Les tapis traditionnels Marocains

La fabrication de tapis au Maroc n’a pas profiter de l’intérêt qu’il mérite de la part des historiens. Ibn Khaldoun, dans ses Prolégomènes, écrit à la fin du XIVe siècle, évoque à plusieurs reprises les métiers qui se pratiquaient en son temps, en particulier le lissage de tissu avec lequel il a traité en cinq lignes sans faire la moindre allusion à la moquette.

C’est seulement à la fin du XIXe et au début du XXe siècle que la littérature étrangère: français, allemand, anglais et même américains ont commencé à découvrir le tapis marocain, et de définir les différents types, indiquent leurs sites de production, sans approcher mais l’essence , leur histoire.

Les tapis marocains sont classés en deux catégories principales:

1 Les tapis de la ville se distinguent des tapis ruraux par la composition de la décoration qui est souvent floral, inspiré des tapis d’Asie mineure.

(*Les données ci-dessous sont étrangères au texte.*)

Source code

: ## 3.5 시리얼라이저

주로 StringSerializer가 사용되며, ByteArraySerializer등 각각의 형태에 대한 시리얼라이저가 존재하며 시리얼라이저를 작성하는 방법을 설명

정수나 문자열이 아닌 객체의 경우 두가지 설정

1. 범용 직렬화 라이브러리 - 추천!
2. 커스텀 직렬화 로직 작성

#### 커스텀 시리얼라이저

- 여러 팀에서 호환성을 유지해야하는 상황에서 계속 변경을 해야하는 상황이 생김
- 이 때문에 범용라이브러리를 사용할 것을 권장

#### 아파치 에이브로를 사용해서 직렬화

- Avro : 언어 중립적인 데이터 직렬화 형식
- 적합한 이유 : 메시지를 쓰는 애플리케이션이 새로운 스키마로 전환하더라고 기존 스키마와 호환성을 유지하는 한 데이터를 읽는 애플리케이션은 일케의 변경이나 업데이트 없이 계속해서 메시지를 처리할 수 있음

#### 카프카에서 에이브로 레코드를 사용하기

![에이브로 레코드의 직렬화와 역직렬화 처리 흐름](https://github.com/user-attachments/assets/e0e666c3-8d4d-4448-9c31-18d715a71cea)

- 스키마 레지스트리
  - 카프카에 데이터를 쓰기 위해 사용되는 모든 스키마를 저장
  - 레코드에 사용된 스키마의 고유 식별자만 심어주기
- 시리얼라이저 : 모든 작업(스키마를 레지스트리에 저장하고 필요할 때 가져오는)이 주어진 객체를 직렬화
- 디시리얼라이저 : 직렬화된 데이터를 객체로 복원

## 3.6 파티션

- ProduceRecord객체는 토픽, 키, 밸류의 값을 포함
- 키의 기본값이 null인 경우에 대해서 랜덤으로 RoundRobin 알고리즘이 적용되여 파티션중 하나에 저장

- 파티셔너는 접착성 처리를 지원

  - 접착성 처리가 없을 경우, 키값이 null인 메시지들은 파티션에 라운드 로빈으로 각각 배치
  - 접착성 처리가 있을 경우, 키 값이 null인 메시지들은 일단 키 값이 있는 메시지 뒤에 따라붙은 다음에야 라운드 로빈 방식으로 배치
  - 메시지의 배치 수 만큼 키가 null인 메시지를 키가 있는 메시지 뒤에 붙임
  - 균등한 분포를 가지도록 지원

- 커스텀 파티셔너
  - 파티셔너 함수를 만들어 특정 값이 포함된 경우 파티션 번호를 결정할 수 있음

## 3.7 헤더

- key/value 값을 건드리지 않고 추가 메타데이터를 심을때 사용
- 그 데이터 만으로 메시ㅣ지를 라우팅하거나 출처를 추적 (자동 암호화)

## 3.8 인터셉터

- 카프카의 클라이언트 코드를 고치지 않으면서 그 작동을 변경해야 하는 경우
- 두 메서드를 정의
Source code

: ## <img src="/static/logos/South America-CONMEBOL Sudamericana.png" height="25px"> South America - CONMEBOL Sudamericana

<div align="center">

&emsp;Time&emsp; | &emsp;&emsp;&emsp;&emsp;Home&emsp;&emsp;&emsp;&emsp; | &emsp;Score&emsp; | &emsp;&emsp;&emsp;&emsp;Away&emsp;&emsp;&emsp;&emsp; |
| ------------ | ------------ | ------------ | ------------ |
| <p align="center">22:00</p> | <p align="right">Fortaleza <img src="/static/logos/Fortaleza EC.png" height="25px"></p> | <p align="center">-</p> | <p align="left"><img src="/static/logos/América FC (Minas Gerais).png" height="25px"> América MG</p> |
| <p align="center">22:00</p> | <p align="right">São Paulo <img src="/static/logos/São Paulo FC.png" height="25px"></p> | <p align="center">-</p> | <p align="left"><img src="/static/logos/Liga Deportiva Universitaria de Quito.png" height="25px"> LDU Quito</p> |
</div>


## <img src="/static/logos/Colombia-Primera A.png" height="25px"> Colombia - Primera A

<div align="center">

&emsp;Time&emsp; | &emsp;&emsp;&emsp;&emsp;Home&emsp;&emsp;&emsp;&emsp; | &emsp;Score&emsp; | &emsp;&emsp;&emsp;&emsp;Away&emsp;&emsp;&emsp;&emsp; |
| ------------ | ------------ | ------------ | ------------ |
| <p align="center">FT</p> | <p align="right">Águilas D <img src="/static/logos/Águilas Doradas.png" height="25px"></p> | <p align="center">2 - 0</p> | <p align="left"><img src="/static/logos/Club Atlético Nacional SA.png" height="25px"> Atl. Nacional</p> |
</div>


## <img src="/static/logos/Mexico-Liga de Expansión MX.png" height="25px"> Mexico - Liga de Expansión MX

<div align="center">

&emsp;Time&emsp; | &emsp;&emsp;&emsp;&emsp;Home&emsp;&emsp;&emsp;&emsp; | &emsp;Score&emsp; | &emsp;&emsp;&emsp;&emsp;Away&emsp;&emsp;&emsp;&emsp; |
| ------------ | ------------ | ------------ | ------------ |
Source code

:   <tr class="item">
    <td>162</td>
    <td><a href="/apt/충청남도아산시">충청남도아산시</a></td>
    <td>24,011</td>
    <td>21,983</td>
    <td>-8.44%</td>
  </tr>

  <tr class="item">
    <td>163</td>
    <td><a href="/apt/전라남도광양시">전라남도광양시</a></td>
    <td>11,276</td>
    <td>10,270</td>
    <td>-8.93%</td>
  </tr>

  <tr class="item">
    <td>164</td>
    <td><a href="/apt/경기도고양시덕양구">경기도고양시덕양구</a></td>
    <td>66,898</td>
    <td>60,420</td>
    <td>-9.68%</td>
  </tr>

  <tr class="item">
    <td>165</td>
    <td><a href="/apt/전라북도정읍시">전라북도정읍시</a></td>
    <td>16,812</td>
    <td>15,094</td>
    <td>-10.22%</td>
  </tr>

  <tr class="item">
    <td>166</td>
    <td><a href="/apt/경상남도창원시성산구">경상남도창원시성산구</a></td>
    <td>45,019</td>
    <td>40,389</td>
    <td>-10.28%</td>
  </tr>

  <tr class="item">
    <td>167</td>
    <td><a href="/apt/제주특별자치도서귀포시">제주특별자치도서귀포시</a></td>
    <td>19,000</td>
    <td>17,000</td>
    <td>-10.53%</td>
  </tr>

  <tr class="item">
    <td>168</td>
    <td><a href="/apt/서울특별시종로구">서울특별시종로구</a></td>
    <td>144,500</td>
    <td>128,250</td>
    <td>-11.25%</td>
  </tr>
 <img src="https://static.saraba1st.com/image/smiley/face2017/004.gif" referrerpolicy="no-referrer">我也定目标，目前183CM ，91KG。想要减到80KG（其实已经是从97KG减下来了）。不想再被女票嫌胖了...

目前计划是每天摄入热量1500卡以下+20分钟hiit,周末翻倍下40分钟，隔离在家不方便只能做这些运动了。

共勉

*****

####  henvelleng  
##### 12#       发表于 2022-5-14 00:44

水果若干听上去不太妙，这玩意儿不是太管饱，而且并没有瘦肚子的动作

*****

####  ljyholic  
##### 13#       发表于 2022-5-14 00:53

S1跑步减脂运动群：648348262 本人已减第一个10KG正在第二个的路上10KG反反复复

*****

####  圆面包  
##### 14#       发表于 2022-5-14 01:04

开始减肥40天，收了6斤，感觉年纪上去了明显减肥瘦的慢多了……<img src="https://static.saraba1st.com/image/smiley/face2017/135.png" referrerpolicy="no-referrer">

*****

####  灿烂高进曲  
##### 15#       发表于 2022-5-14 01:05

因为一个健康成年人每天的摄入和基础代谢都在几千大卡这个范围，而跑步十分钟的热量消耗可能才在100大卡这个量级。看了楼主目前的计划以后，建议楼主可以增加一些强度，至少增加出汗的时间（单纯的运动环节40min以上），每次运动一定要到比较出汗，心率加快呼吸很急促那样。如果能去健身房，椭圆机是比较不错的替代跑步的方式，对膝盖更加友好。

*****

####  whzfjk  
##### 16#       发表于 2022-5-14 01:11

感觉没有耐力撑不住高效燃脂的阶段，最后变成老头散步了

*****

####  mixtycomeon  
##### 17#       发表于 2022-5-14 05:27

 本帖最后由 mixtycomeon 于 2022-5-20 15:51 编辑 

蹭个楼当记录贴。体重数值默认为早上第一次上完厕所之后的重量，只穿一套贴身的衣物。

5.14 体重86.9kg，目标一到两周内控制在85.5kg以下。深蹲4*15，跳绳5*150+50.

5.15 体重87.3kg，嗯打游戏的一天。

Elles sont fines et denses. Leur fabrication a été limitée à Rabat-vente et Casablanca (anciennement Mediouna) et, récemment, le tapis de Fès. Quant à la technique de tissage, les tisserands utilisent l’encoche oriental appelé (de Gordiens sur deux fils de chaîne). Chaque encoche est un élément du dessin. Tous les compartiments, délimités par un contour, résultent en un changement des motifs et des couleurs.

Bandes, séparées par des listels, encadrent un champ central avec un fond rouge (garance rouge ou rouge cochenille) occupé soit par des médaillons et des motifs dans dispersées ou en quinconce, ou par un dôme central (Kobba) généralement couper dans les quatre coins par des arcs triangulaire avec degrés.

Quant à Casablanca et Médiouna tapis, ils sont caractérisés par leur domaine central de plus vaste occupée par de grands médaillons.

En outre, ces tapis sont caractérisées par une polychromie très accentué: rouge, bleu, vert, jaune, orange, noir et blanc.

2. tapis rurales se caractérisent par leurs dessins géométriques, exclusivement énoncées dans les diamants de dimensions variables. Rarement, (Marmoucha, Oulad Bou Sbaa tapis), humain ou animal de motifs se trouvent.

– Ceux de l’Atlas du Moyen-Orient, (Beni Ouaraine, Beni Alaham, Beni Sàddën, Ait youssi, sont tissés avec des laines blanches qui sont mélangés en petites quantités, laines brunes ou noires avec des touches jaunes, orange ou rouge.

– Ceux de l’ouest du Maroc (Beni M’guild, Beni M’Tir, Zayane, Ait sgouggou, Zemmour, Zaer) où les rouge domine, avec l’ocre, marron, jaune et violet. Depuis trois décennies, les collectionneurs ont dévoilé tapis qui n’ont pas été traités par P.Ricard, de Boujead.

– Ceux de Haut Atlas qui sont communément appelé ¤Glaoua¤ sont multicolore bleu, vert, orange très dense, noir et blanc.

– Ceux de Marrakech Haouz (Oulad Bou Sbaa, Hmer, Rehamna, Chiadma et attendez immour) où le rouge domine à tel point qu’elle constitue parfois la seule nuance de la moquette, sont généralement parsemé de plus ou moins ordonnée et motifs polychromes dans lequel architectures étranges sont parfois présentés, plus ou moins étranges formes humaines ou animales

– Ceux de l’est du Maroc: Beni Bon Yahi (Oujda Taourirt, dans la région de Berkane) ont un bleu, ou vert olive foncé dominante combiné avec un kermès rouges, accentué par des points orange ou jaune et blanc, les dessins sont formés par un grand réseau du diamant souvent enfermé dans un cadre de conception simple.